The United States Department of Education is dismissing a claim that  Harvard shows bias against Asian-American applicants because a similar lawsuit has already been filed in federal court. The education department’s Office for Civil Rights reportedly told Bloomberg Business that it’s dismissing the claim without evaluating its merit because of a similar lawsuit filed in federal district court in Boston in November 2014.

In May 2015, a coalition of more than 60 organizations filed a complaint with the federal government, alleging that Harvard holds Asian-Americans to higher standards than other ethnic groups, according to On Campus, a public radio initiative produced in Boston.

They also complained the university uses racial quotas, lumping all Asian-Americans, including Indian, Chinese and Pakistani, into a single, broad category and asked the federal government to investigate.

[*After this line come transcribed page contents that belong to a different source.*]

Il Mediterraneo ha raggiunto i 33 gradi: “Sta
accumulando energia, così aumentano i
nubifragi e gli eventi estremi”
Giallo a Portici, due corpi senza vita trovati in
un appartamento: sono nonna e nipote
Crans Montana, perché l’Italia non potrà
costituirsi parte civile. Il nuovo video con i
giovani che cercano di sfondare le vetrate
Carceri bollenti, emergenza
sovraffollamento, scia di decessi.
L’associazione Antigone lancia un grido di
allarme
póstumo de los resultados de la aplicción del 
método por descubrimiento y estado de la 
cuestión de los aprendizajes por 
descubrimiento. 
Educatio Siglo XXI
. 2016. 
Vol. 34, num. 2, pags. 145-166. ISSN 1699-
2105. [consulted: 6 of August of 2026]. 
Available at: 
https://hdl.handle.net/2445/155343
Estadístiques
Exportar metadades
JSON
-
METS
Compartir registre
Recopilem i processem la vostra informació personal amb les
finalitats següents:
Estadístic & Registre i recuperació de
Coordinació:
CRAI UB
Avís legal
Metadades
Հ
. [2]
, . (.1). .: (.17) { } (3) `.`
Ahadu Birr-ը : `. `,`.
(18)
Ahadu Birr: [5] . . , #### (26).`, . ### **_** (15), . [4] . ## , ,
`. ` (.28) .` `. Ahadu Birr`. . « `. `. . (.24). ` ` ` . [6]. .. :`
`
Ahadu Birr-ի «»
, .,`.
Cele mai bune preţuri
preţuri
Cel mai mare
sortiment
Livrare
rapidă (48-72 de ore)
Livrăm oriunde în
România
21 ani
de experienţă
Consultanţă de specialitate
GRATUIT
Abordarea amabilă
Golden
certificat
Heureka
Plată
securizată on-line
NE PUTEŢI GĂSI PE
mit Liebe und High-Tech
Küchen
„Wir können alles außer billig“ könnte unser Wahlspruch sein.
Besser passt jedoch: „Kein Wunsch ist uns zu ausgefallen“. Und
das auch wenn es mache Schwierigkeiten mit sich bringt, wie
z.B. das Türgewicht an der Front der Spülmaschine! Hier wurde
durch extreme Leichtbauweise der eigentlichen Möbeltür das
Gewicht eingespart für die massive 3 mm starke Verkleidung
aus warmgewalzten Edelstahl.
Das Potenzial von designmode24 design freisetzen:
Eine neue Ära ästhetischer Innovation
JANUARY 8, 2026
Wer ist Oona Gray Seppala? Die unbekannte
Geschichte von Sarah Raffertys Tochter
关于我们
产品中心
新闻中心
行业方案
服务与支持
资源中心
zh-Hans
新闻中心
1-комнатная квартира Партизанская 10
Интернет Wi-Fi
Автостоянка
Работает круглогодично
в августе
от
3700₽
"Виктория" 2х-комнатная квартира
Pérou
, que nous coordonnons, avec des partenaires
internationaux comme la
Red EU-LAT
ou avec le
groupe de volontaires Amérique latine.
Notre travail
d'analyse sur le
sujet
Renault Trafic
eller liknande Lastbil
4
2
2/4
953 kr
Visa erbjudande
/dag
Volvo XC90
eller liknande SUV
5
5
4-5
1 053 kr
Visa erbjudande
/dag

“We feel the Department of Education and the Department of Justice should have access to Harvard’s admissions records,” Swan Lee, who helped to organize the coalition, was quoted as saying. Civil rights activists suggest the complaint is a backdoor attack on affirmative action, and Harvard says its admissions philosophy is “holistic,” and it complies with the law.

The group behind that lawsuit, Students for Fair Admissions Inc., is also responsible for another case against the University of North Carolina, according to On Campus.

Meanwhile, Harvard and the University of North Carolina (UNC) moved this week to delay lawsuits by a conservative group alleging that the schools unfairly limit the number of Asian-American students admitted.

The universities have cited last month’s U.S. Supreme Court decision to revisit a white student’s lawsuit against the University of Texas that claims consideration of an applicant’s race violates the Constitution. The schools said the lawsuits against them should be suspended until the Supreme Court rules on the Texas dispute, likely by June 2016.

For decades, U.S. colleges and universities have adopted policies known as “affirmative action,” in which admissions officers use race as one of many screening criteria to bring greater racial diversity to campus. Some white students, and now Asian Americans, contend such policies discriminate against them. Students for Fair Admissions says Asian Americans are held to a higher standard to restrict their numbers.

Harvard and UNC deny any discrimination and say their practices are based on decades-old Supreme Court precedent. The Blum challengers want to overturn that 1978 precedent, Regents of the University of California v. Bakke, which forbade quotas but permitted colleges to use race as one factor among many to obtain a diverse class. That ruling has primarily benefited blacks and Hispanics.

The three cases, all initiated by Blum and his associates, constitute the strongest attack in years on affirmative action, which has survived challenges at the Supreme Court by tight votes. The universities being sued are fighting to maintain such diversity policies.

For the lawsuits on behalf of Asian-American students against Harvard and the University of North Carolina, Blum set up websites encouraging students denied admission to join his cause.

Advocates for African-American and other minority students contend they are the “real targets” of Blum’s efforts and have asked judges to let them join in the two cases. A Boston-based U.S. District Court judge last month rejected their motion to intervene. Lawyers for the minority students are appealing. A separate motion to intervene in the North Carolina case, made on June 29, has yet to be acted on.